Here’s a taste of the interview.

Clarke on the Bush administration’s mob ethos:
“The Bush White House assumes that everyone who works for them is part of a personal loyalty network, rather than part of the government. And that their first loyalty is to Bush rather than to the people. When you cross that line or violate that trust, they get very upset.”

Clarke’s response to Dick Cheney’s charge that the Clinton administration had “no great success in dealing with terrorists”:
“It’s possible that the vice president has spent so little time studying the terrorist phenomenon that he doesn’t know about the successes in the 1990s. There were many. The Clinton administration stopped Iraqi terrorism against the United States, through military intervention. It stopped Iranian terrorism against the United States, through covert action. It stopped the al-Qaida attempt to have a dominant influence in Bosnia. It stopped the terrorist attacks at the millennium. It stopped many other terrorist attacks, including on the U.S. embassy in Albania. And it began a lethal covert action program against al-Qaida; it also launched military strikes against al-Qaida. Maybe the vice president was so busy running Halliburton at the time that he didn’t notice.”

Read the rest. Clarke has good, strong answers to every one of the personal attacks the Bush team has thrown his way.

Filed Under: Politics, Salon

The users are revolting!

March 23, 2004 by Scott Rosenberg

Rob Glaser of Real Networks, Lisa Gansky of Ofoto and Shane Robison of HP are talking about “user-generated content” here at PC Forum, in a panel moderated by Hank Barry of Napster fame. There’s lots of talk about monetizing content and tools and rights (including some slaps at Steve Jobs for keeping ITunes and the IPod a closed system), but I think they’re all missing the point. Newsweek’s Steven Levy asked, “Are we going to enter a renaissance of alternatives to the media with homegrown stuff, or is it going to be more of an ‘American Idol’ kind of thing?” He didn’t get much of an answer.
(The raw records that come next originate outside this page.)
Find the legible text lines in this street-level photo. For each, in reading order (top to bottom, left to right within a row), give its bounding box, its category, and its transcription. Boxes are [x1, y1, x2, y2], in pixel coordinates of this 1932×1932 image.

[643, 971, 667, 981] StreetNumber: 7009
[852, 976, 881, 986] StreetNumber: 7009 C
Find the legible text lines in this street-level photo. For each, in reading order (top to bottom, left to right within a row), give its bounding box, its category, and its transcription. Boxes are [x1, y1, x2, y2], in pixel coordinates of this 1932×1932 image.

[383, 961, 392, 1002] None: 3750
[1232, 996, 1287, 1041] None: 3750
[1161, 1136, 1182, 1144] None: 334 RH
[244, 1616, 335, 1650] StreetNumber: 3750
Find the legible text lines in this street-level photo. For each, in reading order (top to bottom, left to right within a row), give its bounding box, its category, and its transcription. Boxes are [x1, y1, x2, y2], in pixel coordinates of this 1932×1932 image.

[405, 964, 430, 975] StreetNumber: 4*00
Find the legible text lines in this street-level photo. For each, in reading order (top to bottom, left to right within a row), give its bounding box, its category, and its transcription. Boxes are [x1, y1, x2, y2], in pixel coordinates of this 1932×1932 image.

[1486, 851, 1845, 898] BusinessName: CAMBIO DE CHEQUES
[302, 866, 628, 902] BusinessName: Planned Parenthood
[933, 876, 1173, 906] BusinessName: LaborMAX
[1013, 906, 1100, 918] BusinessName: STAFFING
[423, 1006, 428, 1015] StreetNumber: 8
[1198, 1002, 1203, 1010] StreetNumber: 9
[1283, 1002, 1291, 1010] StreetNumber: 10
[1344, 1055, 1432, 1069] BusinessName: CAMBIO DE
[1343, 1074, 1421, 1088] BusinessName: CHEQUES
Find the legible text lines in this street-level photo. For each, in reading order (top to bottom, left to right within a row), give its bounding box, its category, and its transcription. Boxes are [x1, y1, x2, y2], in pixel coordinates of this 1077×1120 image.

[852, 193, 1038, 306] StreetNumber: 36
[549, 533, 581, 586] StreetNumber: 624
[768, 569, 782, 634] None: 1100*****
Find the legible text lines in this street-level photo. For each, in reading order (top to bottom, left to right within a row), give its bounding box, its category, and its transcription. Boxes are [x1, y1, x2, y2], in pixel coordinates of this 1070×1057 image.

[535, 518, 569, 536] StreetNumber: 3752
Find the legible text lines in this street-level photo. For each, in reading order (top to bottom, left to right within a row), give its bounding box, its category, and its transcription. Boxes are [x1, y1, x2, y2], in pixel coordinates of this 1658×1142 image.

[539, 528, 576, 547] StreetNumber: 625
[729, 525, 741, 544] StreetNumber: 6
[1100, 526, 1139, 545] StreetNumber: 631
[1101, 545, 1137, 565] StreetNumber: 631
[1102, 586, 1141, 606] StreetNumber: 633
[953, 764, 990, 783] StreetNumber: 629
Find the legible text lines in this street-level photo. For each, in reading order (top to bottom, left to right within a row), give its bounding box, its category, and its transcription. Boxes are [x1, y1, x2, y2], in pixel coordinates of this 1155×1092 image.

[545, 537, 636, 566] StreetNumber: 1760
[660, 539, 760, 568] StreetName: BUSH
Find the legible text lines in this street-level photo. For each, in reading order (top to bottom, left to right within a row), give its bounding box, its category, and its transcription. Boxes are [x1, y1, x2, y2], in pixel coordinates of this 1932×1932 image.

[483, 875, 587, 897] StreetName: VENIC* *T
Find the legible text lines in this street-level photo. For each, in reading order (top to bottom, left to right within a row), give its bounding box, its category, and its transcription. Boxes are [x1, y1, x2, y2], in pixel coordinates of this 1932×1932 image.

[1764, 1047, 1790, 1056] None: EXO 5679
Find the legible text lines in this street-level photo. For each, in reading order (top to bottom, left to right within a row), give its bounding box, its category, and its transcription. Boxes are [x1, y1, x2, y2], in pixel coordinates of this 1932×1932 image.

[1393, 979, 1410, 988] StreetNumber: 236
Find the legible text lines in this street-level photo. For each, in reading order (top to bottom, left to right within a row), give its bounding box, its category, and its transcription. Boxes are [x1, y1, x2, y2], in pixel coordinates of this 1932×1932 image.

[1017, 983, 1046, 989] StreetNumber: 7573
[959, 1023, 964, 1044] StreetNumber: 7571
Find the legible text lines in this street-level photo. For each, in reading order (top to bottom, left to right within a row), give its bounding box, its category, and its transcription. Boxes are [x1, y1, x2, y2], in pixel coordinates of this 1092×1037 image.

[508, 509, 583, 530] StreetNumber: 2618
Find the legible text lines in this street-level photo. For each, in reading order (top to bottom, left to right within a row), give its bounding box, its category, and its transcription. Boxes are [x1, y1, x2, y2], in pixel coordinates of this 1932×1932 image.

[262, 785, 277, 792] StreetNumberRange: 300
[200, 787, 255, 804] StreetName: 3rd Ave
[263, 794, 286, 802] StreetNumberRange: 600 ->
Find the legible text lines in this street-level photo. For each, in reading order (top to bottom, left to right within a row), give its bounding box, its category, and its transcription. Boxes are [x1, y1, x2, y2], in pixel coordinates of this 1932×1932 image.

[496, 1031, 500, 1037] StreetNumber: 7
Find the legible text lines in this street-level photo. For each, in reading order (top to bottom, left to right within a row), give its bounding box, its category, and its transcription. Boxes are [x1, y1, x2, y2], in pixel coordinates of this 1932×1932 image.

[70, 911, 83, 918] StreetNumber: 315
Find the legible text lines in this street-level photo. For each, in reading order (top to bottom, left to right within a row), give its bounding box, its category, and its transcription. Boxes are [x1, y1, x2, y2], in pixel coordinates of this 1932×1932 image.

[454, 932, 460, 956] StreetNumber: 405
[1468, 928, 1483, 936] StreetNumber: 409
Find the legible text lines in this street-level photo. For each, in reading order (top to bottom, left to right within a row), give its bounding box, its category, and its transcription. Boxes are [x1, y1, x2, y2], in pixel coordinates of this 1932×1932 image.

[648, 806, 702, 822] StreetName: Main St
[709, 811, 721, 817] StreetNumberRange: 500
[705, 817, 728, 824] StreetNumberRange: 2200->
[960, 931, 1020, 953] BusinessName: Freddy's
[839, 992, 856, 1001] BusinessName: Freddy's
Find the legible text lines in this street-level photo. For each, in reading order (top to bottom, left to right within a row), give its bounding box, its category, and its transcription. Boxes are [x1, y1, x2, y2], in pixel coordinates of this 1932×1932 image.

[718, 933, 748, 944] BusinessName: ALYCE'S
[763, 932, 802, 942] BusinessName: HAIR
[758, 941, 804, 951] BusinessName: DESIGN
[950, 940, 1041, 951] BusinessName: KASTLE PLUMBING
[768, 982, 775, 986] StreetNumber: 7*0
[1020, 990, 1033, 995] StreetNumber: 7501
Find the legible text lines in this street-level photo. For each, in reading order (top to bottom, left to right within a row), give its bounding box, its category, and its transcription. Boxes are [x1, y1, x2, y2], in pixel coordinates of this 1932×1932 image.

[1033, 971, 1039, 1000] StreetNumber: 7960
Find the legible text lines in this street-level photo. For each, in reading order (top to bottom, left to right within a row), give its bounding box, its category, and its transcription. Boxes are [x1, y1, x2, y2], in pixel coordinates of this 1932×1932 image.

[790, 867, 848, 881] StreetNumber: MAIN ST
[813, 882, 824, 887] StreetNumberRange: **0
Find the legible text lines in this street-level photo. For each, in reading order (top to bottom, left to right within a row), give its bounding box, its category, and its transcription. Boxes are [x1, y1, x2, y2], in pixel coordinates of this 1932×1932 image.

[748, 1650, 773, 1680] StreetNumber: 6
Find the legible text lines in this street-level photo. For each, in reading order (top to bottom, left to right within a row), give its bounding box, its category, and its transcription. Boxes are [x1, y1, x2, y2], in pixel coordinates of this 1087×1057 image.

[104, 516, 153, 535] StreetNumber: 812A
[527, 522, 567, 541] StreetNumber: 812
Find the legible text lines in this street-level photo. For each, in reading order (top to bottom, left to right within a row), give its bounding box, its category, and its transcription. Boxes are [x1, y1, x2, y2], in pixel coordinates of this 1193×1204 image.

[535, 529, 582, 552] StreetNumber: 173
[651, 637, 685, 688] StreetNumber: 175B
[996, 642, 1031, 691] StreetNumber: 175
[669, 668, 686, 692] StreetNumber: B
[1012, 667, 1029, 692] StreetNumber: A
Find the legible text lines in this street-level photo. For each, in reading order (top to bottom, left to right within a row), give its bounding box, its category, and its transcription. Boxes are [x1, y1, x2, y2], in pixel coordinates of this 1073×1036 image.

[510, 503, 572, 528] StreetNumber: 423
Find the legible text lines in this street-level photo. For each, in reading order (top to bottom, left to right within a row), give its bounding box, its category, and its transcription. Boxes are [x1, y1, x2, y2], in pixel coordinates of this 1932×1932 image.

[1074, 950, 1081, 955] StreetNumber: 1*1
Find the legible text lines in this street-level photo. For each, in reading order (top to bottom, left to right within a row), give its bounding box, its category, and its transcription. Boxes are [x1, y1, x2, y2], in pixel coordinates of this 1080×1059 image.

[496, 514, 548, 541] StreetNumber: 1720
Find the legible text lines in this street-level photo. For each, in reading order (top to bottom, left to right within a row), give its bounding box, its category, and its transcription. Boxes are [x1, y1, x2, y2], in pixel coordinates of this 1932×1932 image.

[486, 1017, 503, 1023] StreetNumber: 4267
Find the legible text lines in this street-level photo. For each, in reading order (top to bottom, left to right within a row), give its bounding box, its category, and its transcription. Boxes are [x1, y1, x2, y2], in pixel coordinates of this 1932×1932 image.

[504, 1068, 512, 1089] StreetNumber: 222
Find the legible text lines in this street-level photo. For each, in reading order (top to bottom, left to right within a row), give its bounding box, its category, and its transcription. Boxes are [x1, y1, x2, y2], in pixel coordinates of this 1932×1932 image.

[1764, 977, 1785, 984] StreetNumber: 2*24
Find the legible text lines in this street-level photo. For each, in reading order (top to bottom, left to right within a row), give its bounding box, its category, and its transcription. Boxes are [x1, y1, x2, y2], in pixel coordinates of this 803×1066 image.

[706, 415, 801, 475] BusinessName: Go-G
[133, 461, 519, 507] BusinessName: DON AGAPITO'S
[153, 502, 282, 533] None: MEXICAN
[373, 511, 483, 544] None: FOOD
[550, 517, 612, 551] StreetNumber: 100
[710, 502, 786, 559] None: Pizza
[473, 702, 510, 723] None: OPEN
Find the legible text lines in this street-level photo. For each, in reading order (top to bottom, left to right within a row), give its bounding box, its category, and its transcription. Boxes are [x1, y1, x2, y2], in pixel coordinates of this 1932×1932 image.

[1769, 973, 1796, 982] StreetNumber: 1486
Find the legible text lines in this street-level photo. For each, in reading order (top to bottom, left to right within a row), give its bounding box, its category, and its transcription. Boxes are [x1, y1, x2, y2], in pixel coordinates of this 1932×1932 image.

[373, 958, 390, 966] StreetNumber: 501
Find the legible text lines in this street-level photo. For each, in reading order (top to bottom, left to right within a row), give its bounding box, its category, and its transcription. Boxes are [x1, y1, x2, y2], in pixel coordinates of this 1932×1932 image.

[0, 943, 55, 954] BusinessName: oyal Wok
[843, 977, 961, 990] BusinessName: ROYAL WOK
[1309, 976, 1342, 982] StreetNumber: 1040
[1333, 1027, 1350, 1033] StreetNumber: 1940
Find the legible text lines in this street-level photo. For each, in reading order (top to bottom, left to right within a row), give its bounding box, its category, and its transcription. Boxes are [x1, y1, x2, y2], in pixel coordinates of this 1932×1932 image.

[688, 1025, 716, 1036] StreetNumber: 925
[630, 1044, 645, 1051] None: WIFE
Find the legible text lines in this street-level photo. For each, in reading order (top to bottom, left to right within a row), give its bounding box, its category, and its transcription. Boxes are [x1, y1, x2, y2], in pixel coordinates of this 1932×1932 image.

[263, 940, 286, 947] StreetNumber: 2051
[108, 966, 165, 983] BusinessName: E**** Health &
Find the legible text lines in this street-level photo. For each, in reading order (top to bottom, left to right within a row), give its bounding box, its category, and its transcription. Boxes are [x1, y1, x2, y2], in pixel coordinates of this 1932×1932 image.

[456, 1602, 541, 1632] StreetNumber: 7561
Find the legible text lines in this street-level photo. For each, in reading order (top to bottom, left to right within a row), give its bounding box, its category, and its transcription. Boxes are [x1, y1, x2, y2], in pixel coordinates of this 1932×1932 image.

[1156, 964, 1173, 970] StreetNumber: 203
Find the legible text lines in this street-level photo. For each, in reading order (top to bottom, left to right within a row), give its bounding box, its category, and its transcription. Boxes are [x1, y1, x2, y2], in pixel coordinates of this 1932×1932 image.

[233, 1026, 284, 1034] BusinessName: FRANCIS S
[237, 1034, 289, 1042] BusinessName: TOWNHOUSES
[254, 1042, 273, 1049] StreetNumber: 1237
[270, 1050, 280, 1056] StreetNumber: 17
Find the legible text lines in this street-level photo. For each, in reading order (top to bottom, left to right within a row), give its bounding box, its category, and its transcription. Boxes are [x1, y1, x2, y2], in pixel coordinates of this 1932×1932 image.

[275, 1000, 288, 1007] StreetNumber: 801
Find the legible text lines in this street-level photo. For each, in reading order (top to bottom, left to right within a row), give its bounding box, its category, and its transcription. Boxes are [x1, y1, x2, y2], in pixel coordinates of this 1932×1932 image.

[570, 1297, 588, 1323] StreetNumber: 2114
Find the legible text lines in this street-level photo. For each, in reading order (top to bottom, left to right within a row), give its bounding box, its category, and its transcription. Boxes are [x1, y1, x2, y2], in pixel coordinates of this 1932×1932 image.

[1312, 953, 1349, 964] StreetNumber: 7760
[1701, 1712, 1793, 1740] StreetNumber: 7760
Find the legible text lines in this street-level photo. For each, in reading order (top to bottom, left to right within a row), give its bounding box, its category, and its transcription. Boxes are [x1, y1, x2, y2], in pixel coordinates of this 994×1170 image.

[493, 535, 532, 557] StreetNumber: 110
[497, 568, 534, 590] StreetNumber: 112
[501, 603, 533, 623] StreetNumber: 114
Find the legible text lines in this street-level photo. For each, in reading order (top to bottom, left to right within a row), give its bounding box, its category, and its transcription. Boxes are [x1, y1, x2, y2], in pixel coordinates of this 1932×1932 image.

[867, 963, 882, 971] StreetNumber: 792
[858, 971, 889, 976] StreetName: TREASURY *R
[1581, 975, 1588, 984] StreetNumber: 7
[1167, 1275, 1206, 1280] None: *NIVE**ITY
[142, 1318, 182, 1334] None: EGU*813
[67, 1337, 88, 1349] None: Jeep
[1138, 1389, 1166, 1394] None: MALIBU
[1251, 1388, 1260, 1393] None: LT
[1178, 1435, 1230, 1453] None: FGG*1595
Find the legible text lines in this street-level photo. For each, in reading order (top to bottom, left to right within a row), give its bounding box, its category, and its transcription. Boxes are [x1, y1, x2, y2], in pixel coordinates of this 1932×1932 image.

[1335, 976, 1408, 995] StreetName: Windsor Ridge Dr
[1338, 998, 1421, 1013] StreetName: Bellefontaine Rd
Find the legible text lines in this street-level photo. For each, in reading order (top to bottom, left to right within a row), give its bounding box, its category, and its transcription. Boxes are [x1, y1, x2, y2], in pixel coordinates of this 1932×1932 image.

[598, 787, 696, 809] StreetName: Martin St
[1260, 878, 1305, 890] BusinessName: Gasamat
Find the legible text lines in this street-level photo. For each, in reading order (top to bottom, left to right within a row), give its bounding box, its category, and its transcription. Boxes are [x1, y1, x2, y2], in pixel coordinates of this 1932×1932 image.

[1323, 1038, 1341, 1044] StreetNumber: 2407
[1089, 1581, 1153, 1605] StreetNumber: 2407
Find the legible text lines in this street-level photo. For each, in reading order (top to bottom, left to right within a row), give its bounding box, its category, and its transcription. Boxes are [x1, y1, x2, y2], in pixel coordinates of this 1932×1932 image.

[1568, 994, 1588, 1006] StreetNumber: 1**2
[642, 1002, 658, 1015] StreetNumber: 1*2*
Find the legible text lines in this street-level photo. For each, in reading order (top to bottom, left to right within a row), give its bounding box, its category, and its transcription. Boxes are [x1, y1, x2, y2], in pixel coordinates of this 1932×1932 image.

Glaser talked about a “shortage of narrative storytelling skills” and a “dearth of creative talent” when it comes to users creating longer-form video content. Technically, perhaps he’s right. But so what? “User-generated content” isn’t about creating some sort of big farm team for the pros. The long-term value of “user-generated content” isn’t in the businesses — not necessarily those on this panel –that no doubt will figure out how ways to generate revenue from it. The value is to individuals, and society, in the sheer number of previously silent voices that will sound, in the previously unheard stories that will be told, to whatever size audience. We’re slowly but steadily increasing the breadth of human experience and expression that is recorded and available to others. Next to that sort of social good, somehow the implementation details of different business models seem trivial.

(These issues have been hashed out for years at the Digital Storytelling Festival.)

Filed Under: Culture, Events, Technology

Neal Stephenson at PC Forum

March 22, 2004 by Scott Rosenberg

I’m much too exhausted to offer a full account, but Neal Stephenson just spoke for an hour or so here at PC Forum — and said that, since he’s now finished work on the Baroque Cycle (the next volume is out April 13), he thinks he may turn his attention to an update of his amazing essay on computer operating systems, “In the Beginning Was the Command Line.”

There’s good blogging on PC Forum from David Weinberger, Brian Dear, Bret Fausett, and I’m sure others. Socialtext has created an “eventspace” Web site / wiki for the conference.